The good news is that after a few false starts, according to public health leaders, a new coronavirus antibody test (ICG test), has been found to be 100% accurate. Public Health England (PHE) said scientific experts at its Porton Down facility have carried out an independent evaluation of the new blood test and the examination found that Roche’s serology test was “highly specific” to COVID-19 and has an accuracy of 100%. The detection of these antibodies could help to indicate if a person has gained immunity against the virus and is, therefore, able to return back to work and relatively normal activities.
A spokeswoman for the Department of Health and Social Care (DHSC) said: “Antibody testing is an important part of our strategy to counter the spread of COVID-19 and to help us understand who has had the disease.” That said, there is no set date as to when and how the tests will be provided and on what scale. Once the antibody testing has been rolled out to the public, the UK government intends to issue immunity passports to people who have already contracted COVID-19.
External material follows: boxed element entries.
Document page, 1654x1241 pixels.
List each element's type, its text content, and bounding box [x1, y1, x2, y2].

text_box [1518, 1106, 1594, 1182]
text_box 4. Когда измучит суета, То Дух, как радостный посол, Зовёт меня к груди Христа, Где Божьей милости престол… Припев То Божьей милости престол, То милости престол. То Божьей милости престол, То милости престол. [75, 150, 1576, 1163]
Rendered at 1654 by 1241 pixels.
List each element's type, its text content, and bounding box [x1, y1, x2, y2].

How Can I Get Tested For Coronavirus?
Basically, unless you buy a test online, you can only be tested currently if
- you work in the NHS
- you are over 65 with symptoms
- you have symptoms and you cannot work from home (for example construction workers, shop workers, emergency plumbers, and delivery drivers)
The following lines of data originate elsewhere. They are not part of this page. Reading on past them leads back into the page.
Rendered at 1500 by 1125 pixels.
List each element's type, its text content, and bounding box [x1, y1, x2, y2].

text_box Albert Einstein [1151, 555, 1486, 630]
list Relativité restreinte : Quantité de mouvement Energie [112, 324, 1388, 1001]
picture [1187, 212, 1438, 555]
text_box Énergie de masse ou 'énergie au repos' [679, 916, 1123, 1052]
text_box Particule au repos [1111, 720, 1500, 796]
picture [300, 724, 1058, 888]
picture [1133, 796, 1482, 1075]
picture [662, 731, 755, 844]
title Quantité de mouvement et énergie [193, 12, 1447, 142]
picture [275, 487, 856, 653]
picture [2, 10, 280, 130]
- You are a social care worker or a resident in a care home, with or without symptoms
If you fall into one of these categories then you can self-refer, or your employer can request a test on your behalf.
As previously stated, you can buy a coronavirus test online but the only problem with those is the efficacy of the sample taken. Studies from early in the outbreak in China have suggested that swabs taken by healthcare professionals may give a 30% false-negative rate, where infected people are told they don’t have the virus but do actually have it. This has prompted claims that self-testing by inexperienced persons will give even more false negatives and could raise the risk of infected people spreading the virus. If you are symptomatic for COVID-19, the guidelines remain in place that you should stay at home if possible and use the 111 Coronavirus helpline if you are concerned, to get advice.